Aquele movimento trouxe uma calma, que só foi quebrada quando o ônibus chegou, deixando evidente que se tratava de um equipamento com várias décadas de uso, e que já deveria ter sido aposentado. Mas foi nesse momento que conheci o verdadeiro sentido da frase “se perder é se achar”. Foi dentro daquele ônibus, de qualidade duvidosa, rodando por uma estrada sem iluminação, numa noite fria que, através da fresta da janela, eu pude contemplar o céu estrelado mais bonito que já vi em toda a minha vida. E ali encontrei algumas respostas que não tinha encontrado durante toda a viagem.

Situações como essas me fazem questionar “O que a gente procura quando vai viajar?” Às vezes vamos tão longe para encontrar respostas que sempre estiveram dentro de nós. O caminho tem esse poder: nos obriga a refletir sobre quem realmente somos. A experiência com o audiotour talvez tenha sido a mais longa e difícil das travessias que já fiz. Foi importante reencontrar com minhas memórias, recordar experiências, me ver refletido tal como sou, sem nenhum prisma pra me enganar, contemplando a minha própria história que se mistura com a do lugar que me abriga, marcado pelas rachaduras e marcas do tempo que são únicas e ninguém será capaz de compreender. 

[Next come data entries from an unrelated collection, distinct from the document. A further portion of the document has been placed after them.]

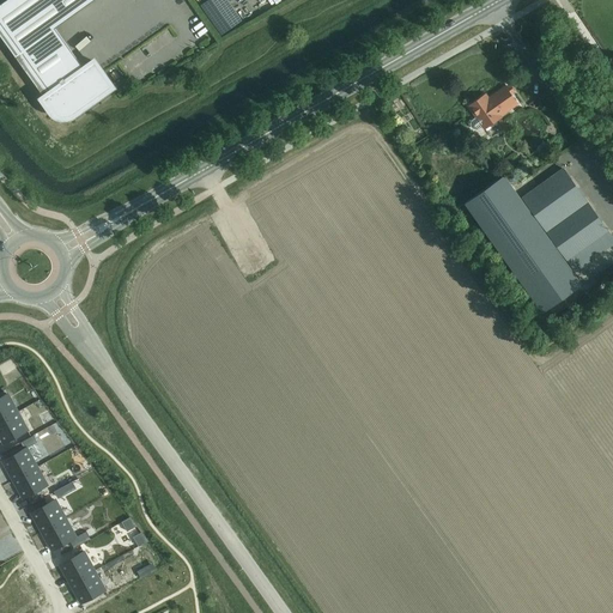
[(50,111),(54,115),(58,117),(61,119),(66,119),(70,117),(73,116),(113,87),(93,61),(84,68),(55,29),(93,0),(5,0),(0,4),(0,35),(44,97),(42,98),(50,111)]
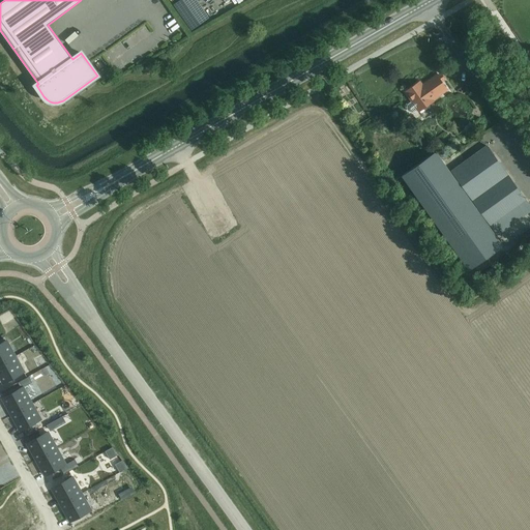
[(433,99),(447,89),(437,76),(422,86),(419,82),(406,92),(412,101),(408,105),(407,107),(407,109),(409,111),(411,112),(413,112),(417,109),(419,111),(433,101),(433,99)]
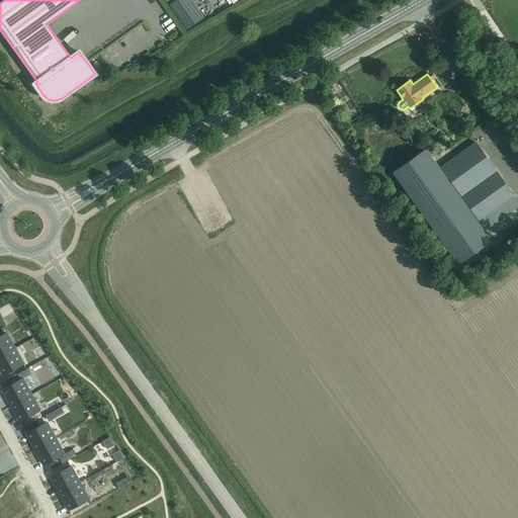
[(461,195),(496,170),(476,143),(441,167),(461,195)]
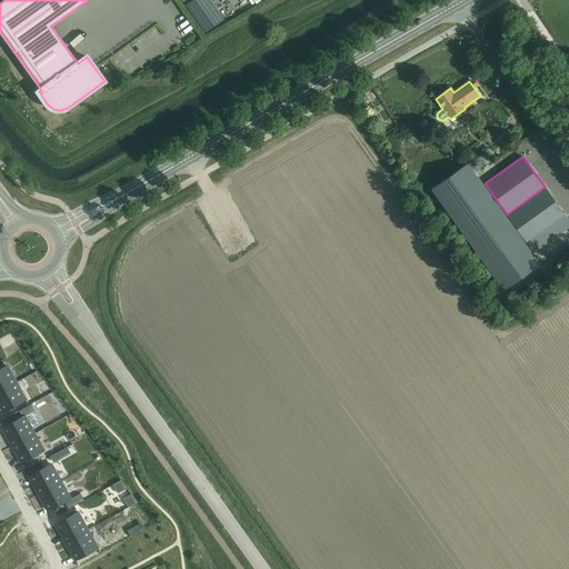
[(503,290),(540,263),(468,162),(431,189),(503,290)]
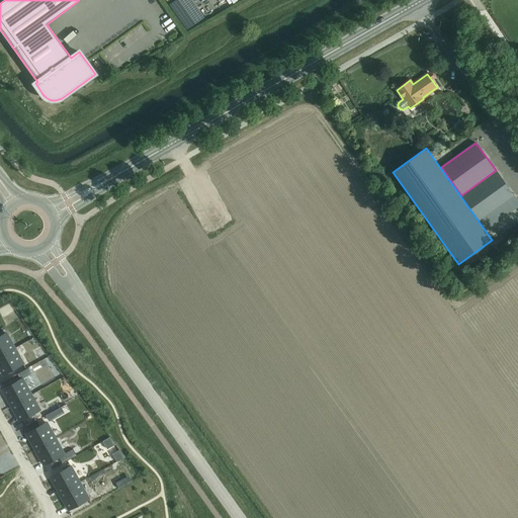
[(517,206),(517,201),(496,170),(461,195),(486,230),(517,206)]
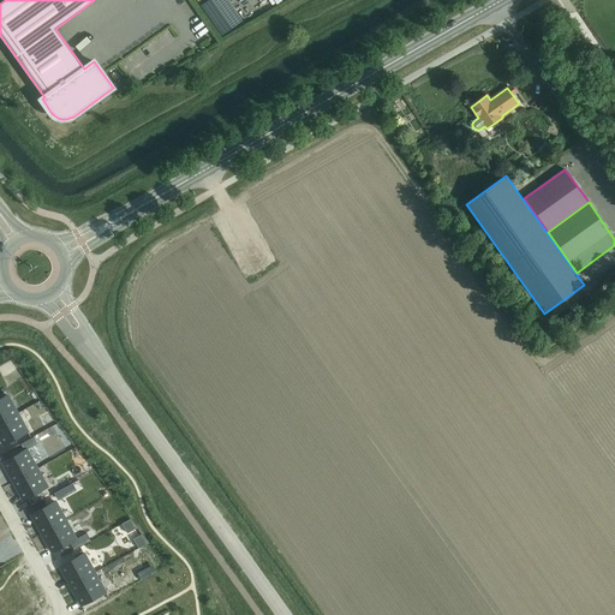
[(7,395),(0,399),(0,423),(18,413),(7,395)]
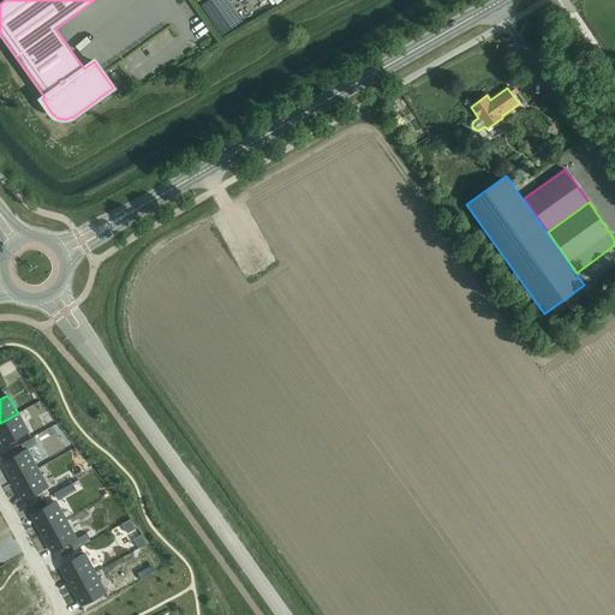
[(18,413),(0,423),(0,437),(4,445),(28,431),(18,413)]
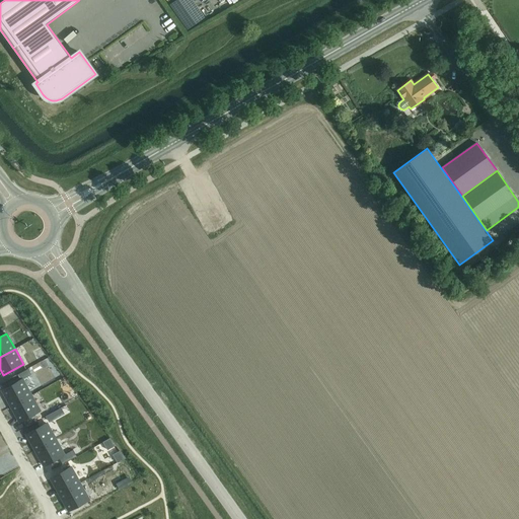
[(23,380),(3,391),(11,406),(31,395),(23,380)]
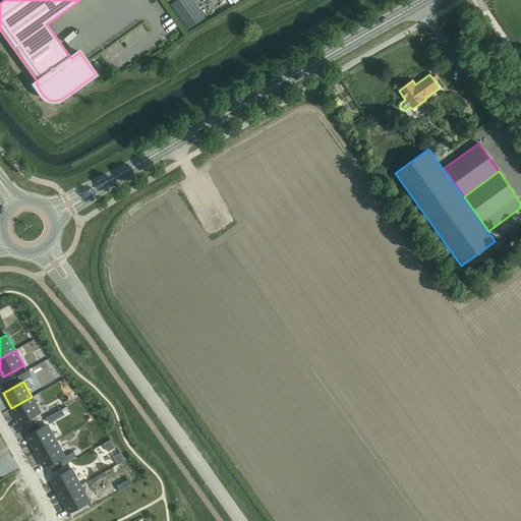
[(32,397),(11,408),(19,423),(40,412),(32,397)]
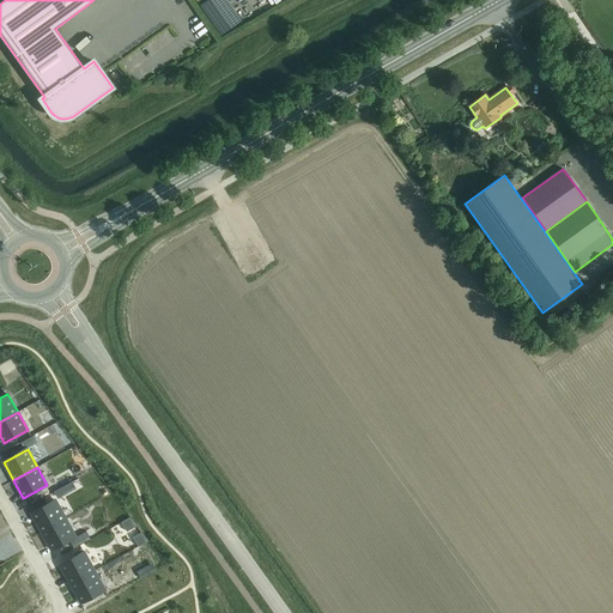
[(56,501),(32,514),(42,532),(66,519),(56,501)]
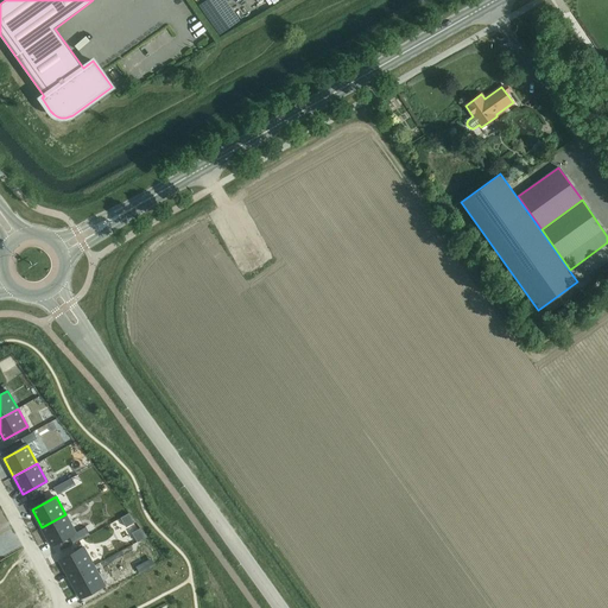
[(65,514),(42,527),(51,545),(75,532),(65,514)]
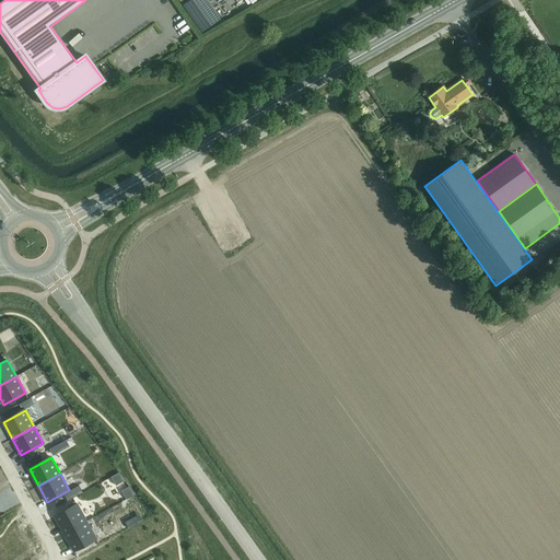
[(78,505),(56,517),(65,534),(86,522),(78,505)]
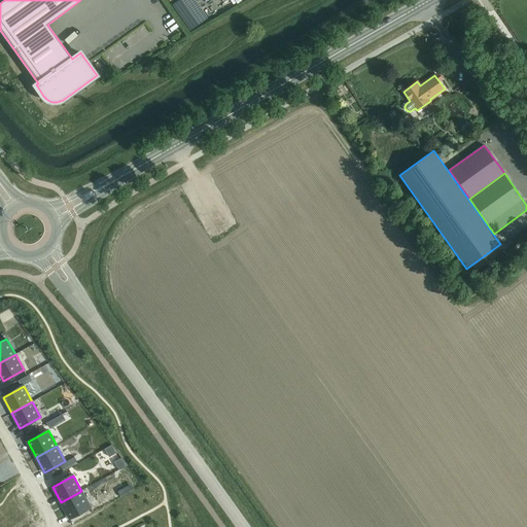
[(81,491),(61,502),(69,518),(90,506),(81,491)]
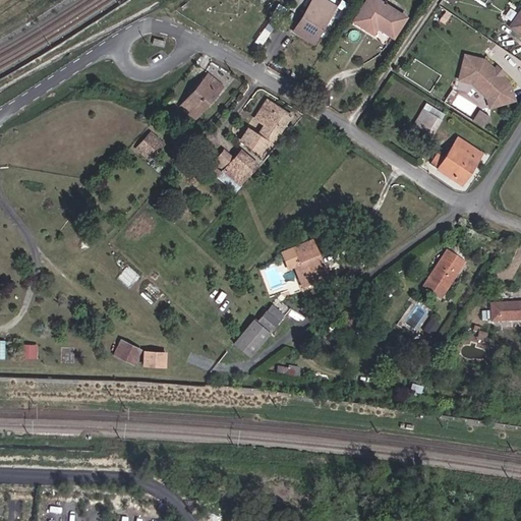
[(303,20),(296,32),(312,42),(335,7),(324,0),(312,0),(301,18),(303,20)]
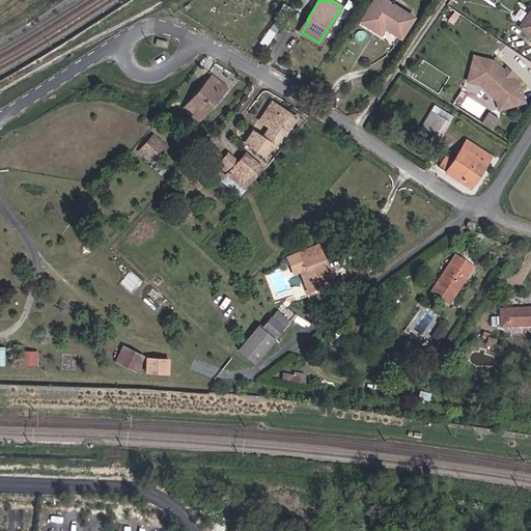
[(399,39),(412,19),(382,0),(372,0),(359,23),(380,35),(384,29),(399,39)]
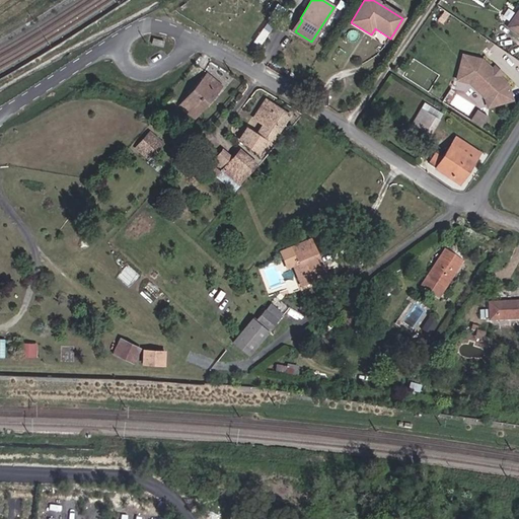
[(518,6),(507,25),(518,32),(518,6)]
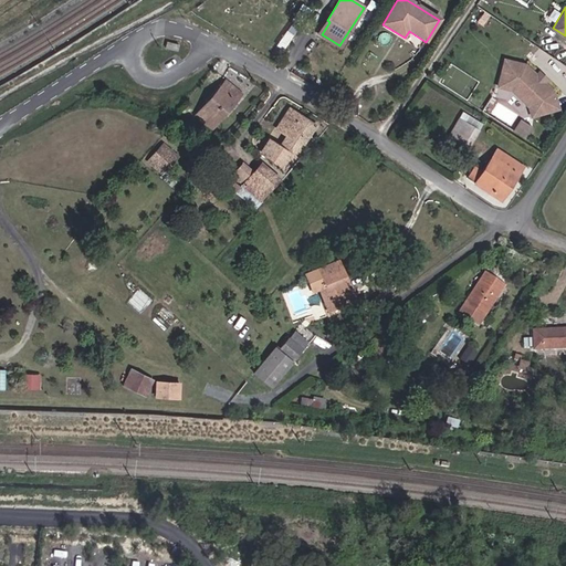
[(320,33),(322,34),(329,22),(327,20),(320,33)]
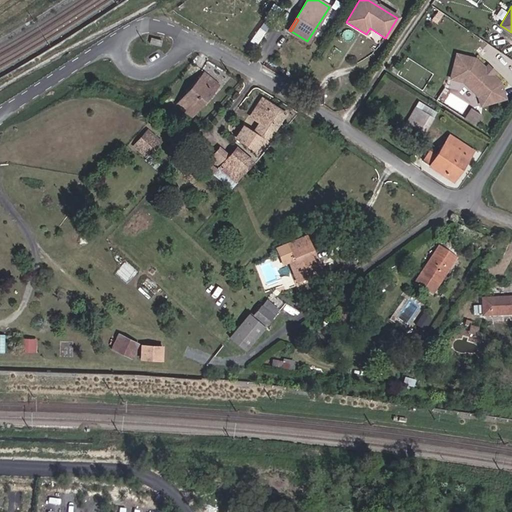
[(476,60),(457,56),(452,79),(463,81),(480,96),(482,105),(505,99),(499,81),(493,74),(489,78),(484,74),(488,70),(476,60)]
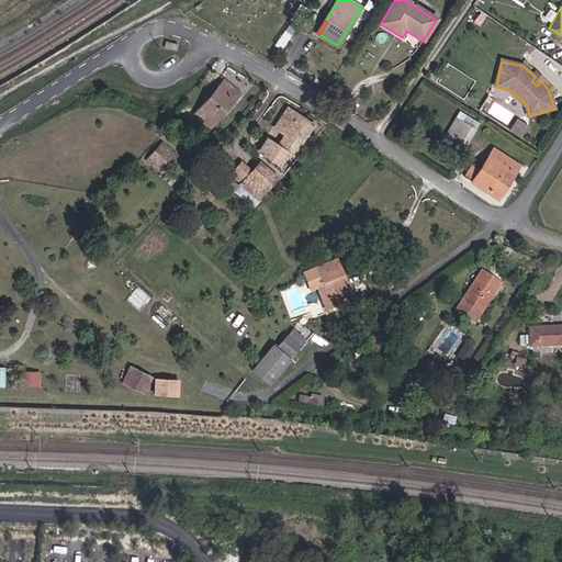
[(210,127),(239,92),(224,80),(195,115),(210,127)]
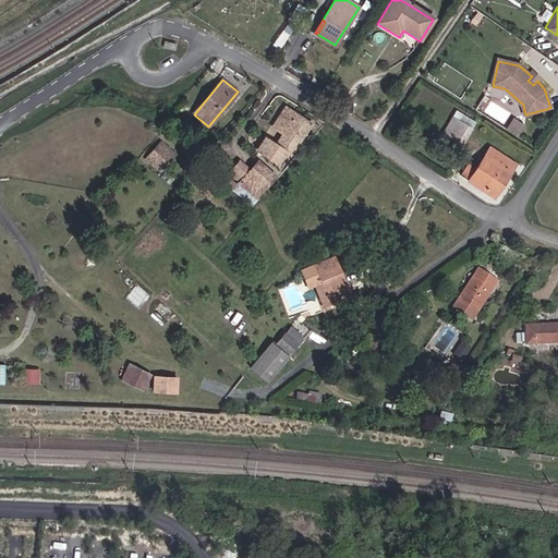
[(290,154),(310,122),(284,107),(273,125),(283,132),(275,145),(265,137),(256,152),(277,165),(286,150),(290,154)]
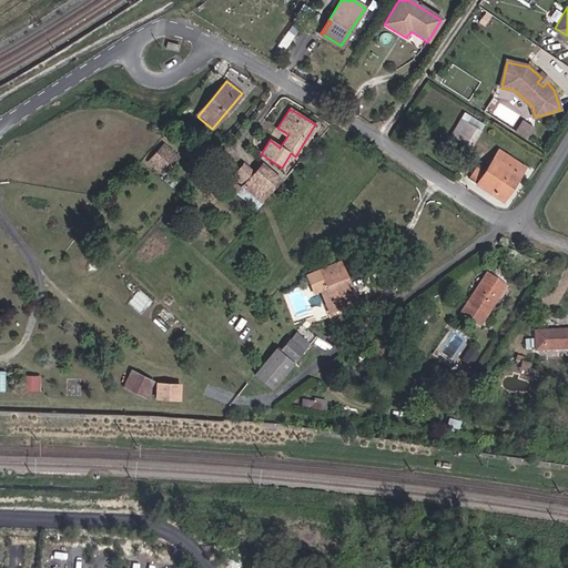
[(469,148),(480,130),(462,118),(450,137),(469,148)]
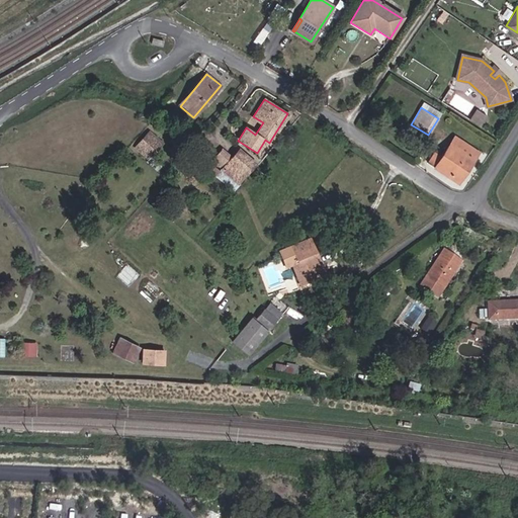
[(477,108),(470,118),(482,125),(488,114),(477,108)]
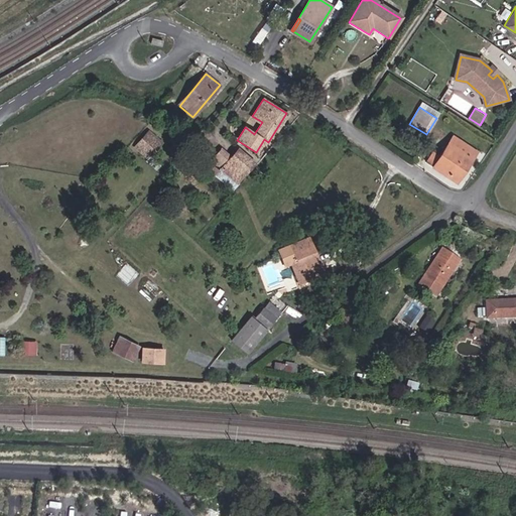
[(162,145),(149,133),(135,149),(148,160),(162,145)]
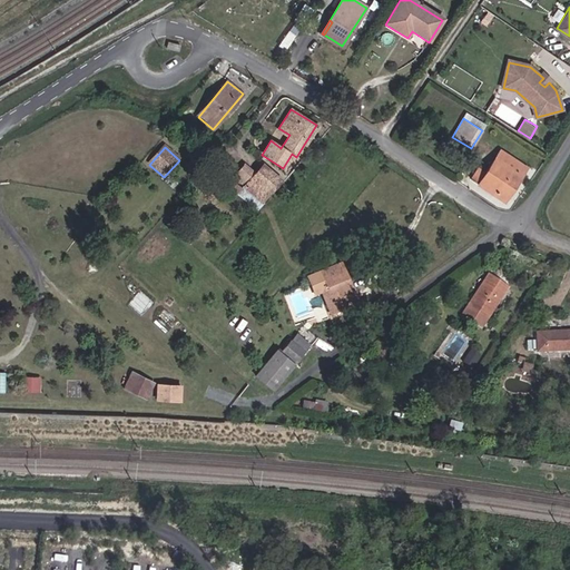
[(526,166),(500,149),(485,172),(479,167),(471,179),(503,200),(526,166)]
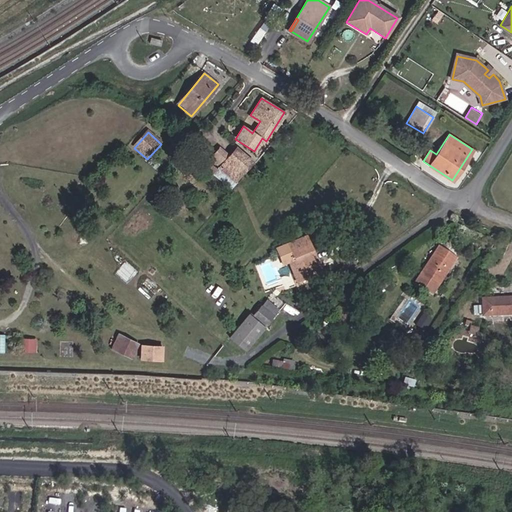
[(236,180),(252,161),(236,147),(220,166),(236,180)]
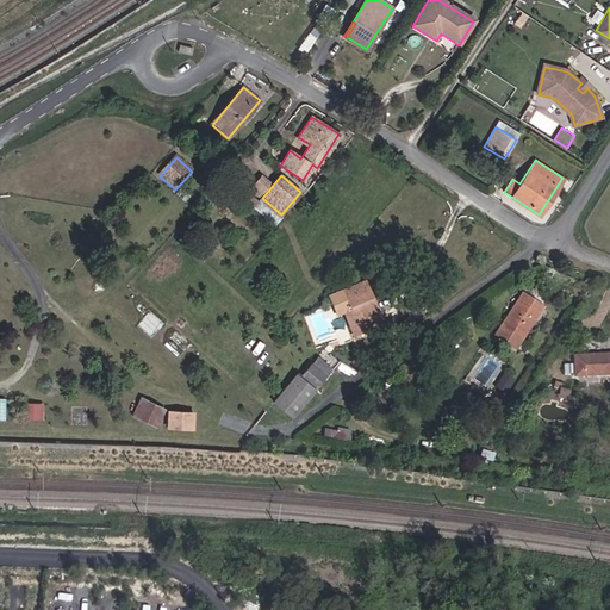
[(262,198),(273,186),(261,176),(251,188),(262,198)]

Os momentos vão passando pelos nossos olhos, a vida escapa por entre os dedos e não nos damos conta do quanto a gente viveu. Tantas histórias foram escritas e quantas estão prontas para serem vividas! A vida é um filme de viagem, de vitórias e derrotas gloriosas… É um road movie que acelera, pausa e nos provoca a observar qual é esse lugar em que nos encontramos. 

A você que me acompanhou até aqui por essa jornada e se motivou a seguir o mesmo trajeto, desejo que o faça com tranquilidade e sem amarras. Nesse momento de isolamento, em que nos deparamos com a sensação de aprisionamento, essa experiência é um convite à liberdade, pois nada é capaz de prender uma mente livre. 

Aproveite a viagem!

audiotour: sobre isso que eu queria te falar faz parte da programação Semana Virtual de Turismo para Todos, Solidário e Sustentável, iniciativa da ISTO/OITS, que abrange uma série de atividades que convidam a pensar o momento atual do turismo no mundo.